1971 beschloss der kulturbegeisterte Georg Nothelfer, zusammen mit seinem Freud Jochen Frey einen Kunsthandel zu eröffnen. Auf dem Kurfürstendamm mieteten sie sich einen Geschäftsraum für die „Galerie Frey & Nothelfer“. Bereits in den ersten Jahren bespielten prominente Namen wie Joseph Beuys, Shusaku Arakawa, David Hockney, Paul Uwe Dreyer, Piero Manzoni und Cy Twombly die Räume. Kurze Zeit später stieg Frey aus, Nothelfer führte die Galerie unter eigenem Namen an der Knesebeckstraße und der Uhlandstraße weiter. Aktuell unterhält die Galerie zwei Standorte in der Corneliusstraße und der Grolmanstraße.

Ein Anwärter für die Analen der Kunstmarktgeschichte ist Nothelfers Aktion zur Documenta 6 im Jahr 1977. Eigentlich mit drei Galeristenkollegen geplant, sollte ein leerstehendes Bürogebäude am Kasseler Hauptbahnhof zu einer Ausstellungsfläche umgestaltet werden. Doch die Mitstreiter sprangen im letzten Moment ab. Quasi über Nacht wurde das Büro umgebaut und hergerichtet, so dass noch während der Eröffnung die Wände weiß getüncht wurden. Georg Nothelfer konnte nicht nur dem kunstinteressierten Publikum in Kassel die Stars des Informel präsentieren, er wurde auch zum Helfer in der Not. Angereisten Künstlern, die keine bezahlbare Unterkunft mehr fanden, bot er in den freigebliebenen Räumen des Büros eine günstige Schlafgelegenheit.

Diese „Ausflüge“ waren für den Kunsthändler wichtig. Denn in den ersten Geschäftsjahren machte seine Galerie, die Kunstmessen wie die Art Basel, die Art Cologne, die FIAC in Paris, die Arco in Madrid oder in jüngeren Zeit die Art Karlsruhe bespielte, 90 Prozent ihres Umsatzes außerhalb Berlins. Auch publizistisch war Georg Nothelfer tätig. Neben den Editionen und Katalogen zu seinen Ausstellungen ist „L’art moral – Die Würde und der Mut“ wohl seine bekannteste Veröffentlichung. Sie entstand 1991 als Reaktion auf die Ausstellung „Deutsche Kunst im 20. Jahrhundert“ in der Stuttgarter Staatsgalerie. Erzürnt, dass die Kuratoren Tachismus und Informel bei dem großangelegten Rückblick auf die deutsche Kunst übergangen hatten, verfasste er zusammen mit seinem Freund Manfred de la Motte diese Anthologie, die über neunzig internationale Künstler aus dem abstrakt-expressionistischen Bereich vorstellt.

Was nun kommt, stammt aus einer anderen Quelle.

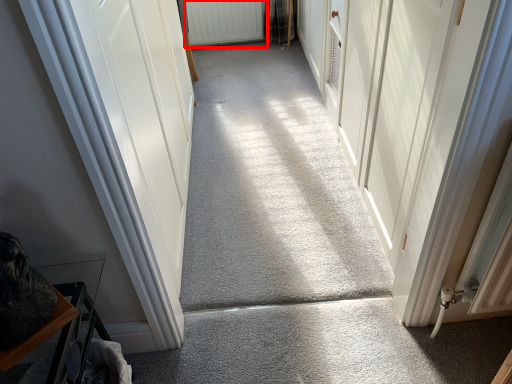
Question: In this image, where is radiator (annotated by the red box) located relative to concrete?

Choices:
 (A) right
 (B) left

Answer: (B)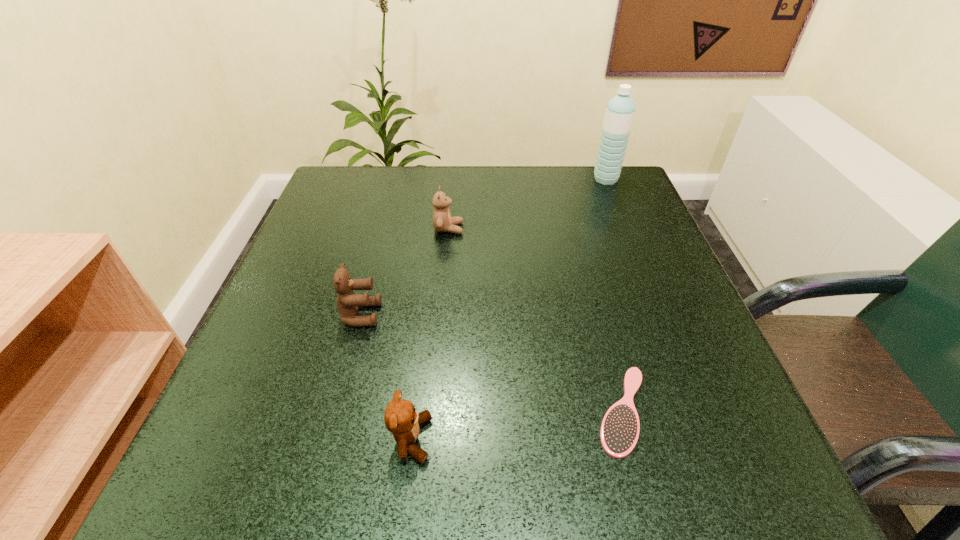
Identify which teddy bear is the nearest to the fourth nearest object. Please provide its 2D coordinates. Your answer should be formatted as a tuple, i.e. [(x, y)], where the tuple contains the x and y coordinates of a point satisfying the conditions above.

[(347, 301)]

Point out which teddy bear is positioned as the second nearest to the farthest teddy bear. Please provide its 2D coordinates. Your answer should be formatted as a tuple, i.e. [(x, y)], where the tuple contains the x and y coordinates of a point satisfying the conditions above.

[(400, 418)]

You are a GUI agent. You are given a task and a screenshot of the screen. Output one action in this format:
    pyautogui.click(x=<x>, y=<y>)
    Task: Click on the vacant space that satisfies the following two spatial constraints: 1. on the face of the second nearest teddy bear; 2. on the right side of the second object from right to left
    This screenshot has height=540, width=960.
    Given the screenshot: What is the action you would take?
    pyautogui.click(x=335, y=410)

At what (x,y) coordinates should I click in order to perform the action: click on free space that satisfies the following two spatial constraints: 1. on the back side of the shortest object; 2. on the face of the third farthest object. Please return your answer as a coordinate pair (x, y). This screenshot has width=960, height=540. Looking at the image, I should click on (598, 314).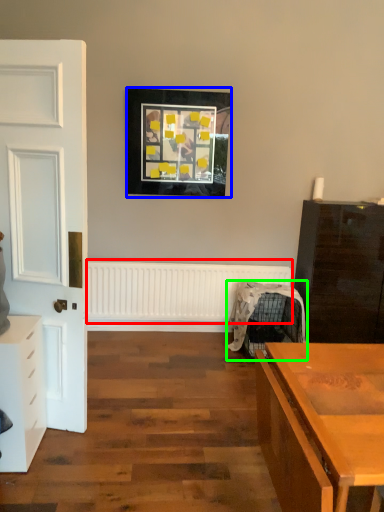
Question: Considering the real-world distances, which object is closest to radiator (highlighted by a red box)? picture frame (highlighted by a blue box) or swivel chair (highlighted by a green box).

Choices:
 (A) picture frame
 (B) swivel chair

Answer: (B)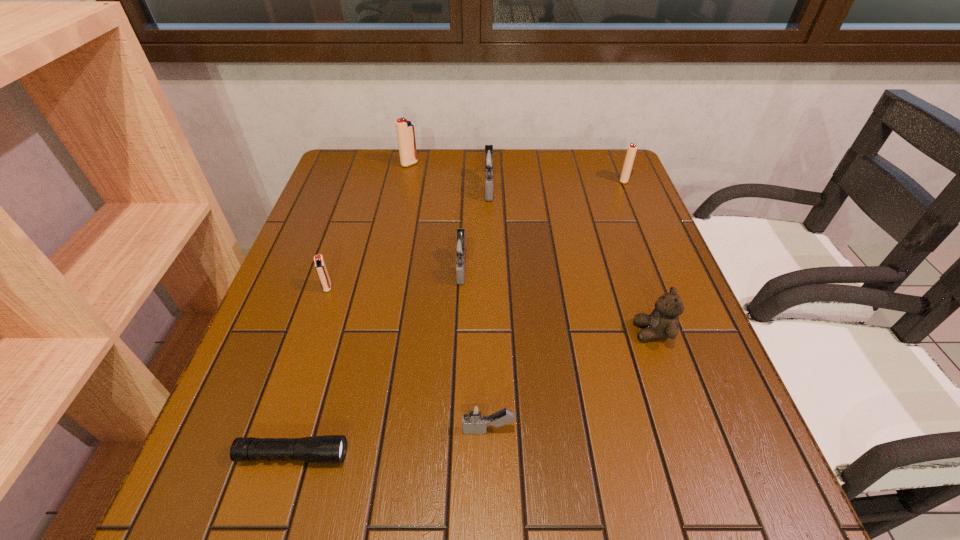
Where is `vacant space located 0.300m on the face of the sixth farthest object`? vacant space located 0.300m on the face of the sixth farthest object is located at coordinates (488, 332).

This screenshot has height=540, width=960. In order to click on free location located on the front of the leftmost igniter in this screenshot , I will do `click(270, 457)`.

Identify the location of free space located on the left of the nearest igniter. This screenshot has width=960, height=540. (311, 430).

In order to click on vacant position located at the lens end of the black flashlight in this screenshot , I will do `click(479, 455)`.

Identify the location of igniter that is at the left edge. The height and width of the screenshot is (540, 960). click(320, 266).

Locate an element on the screen. flashlight that is at the left edge is located at coordinates (330, 449).

This screenshot has height=540, width=960. I want to click on igniter located at the right edge, so click(x=631, y=151).

Where is `teddy bear present at the right edge`? The image size is (960, 540). teddy bear present at the right edge is located at coordinates (663, 322).

Locate an element on the screen. This screenshot has width=960, height=540. object that is positioned at the far right corner is located at coordinates (631, 151).

Find the location of `free region at the far edge`. free region at the far edge is located at coordinates (512, 158).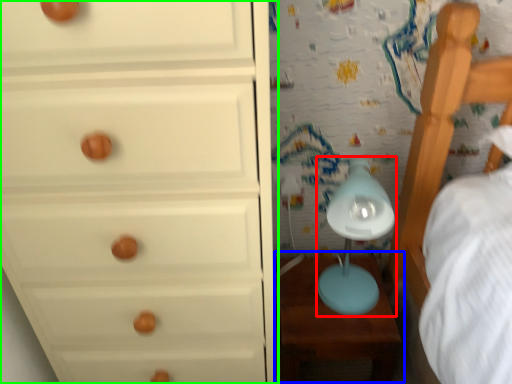
Question: Based on their relative distances, which object is farther from table lamp (highlighted by a red box)? Choose from table (highlighted by a blue box) and chest of drawers (highlighted by a green box).

Choices:
 (A) table
 (B) chest of drawers

Answer: (B)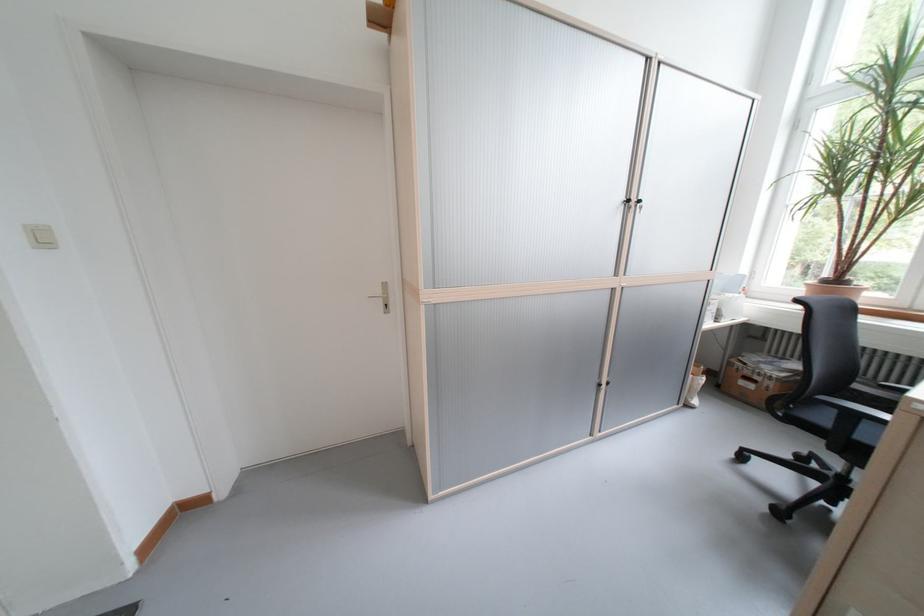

Trotz des Tods von Georg Nothelfer soll der Galeriebetrieb weitergehen. Seine langjährigen Teammitarbeiterinnen Irene Schumacher und Vera Ehe wollen sein Engagement weiterführen. Aktuell müssen sie bis zum 24. Oktober die Ausstellung „K.R.H. Sonderborg – Images. Bilder, Papierarbeiten, Grafik“ über die Bühne bringen. Und dann steht schon die Teilnahme an der Art Cologne vor der Tür. Die Kisten für Kölner Messe im November müssen gepackt werden.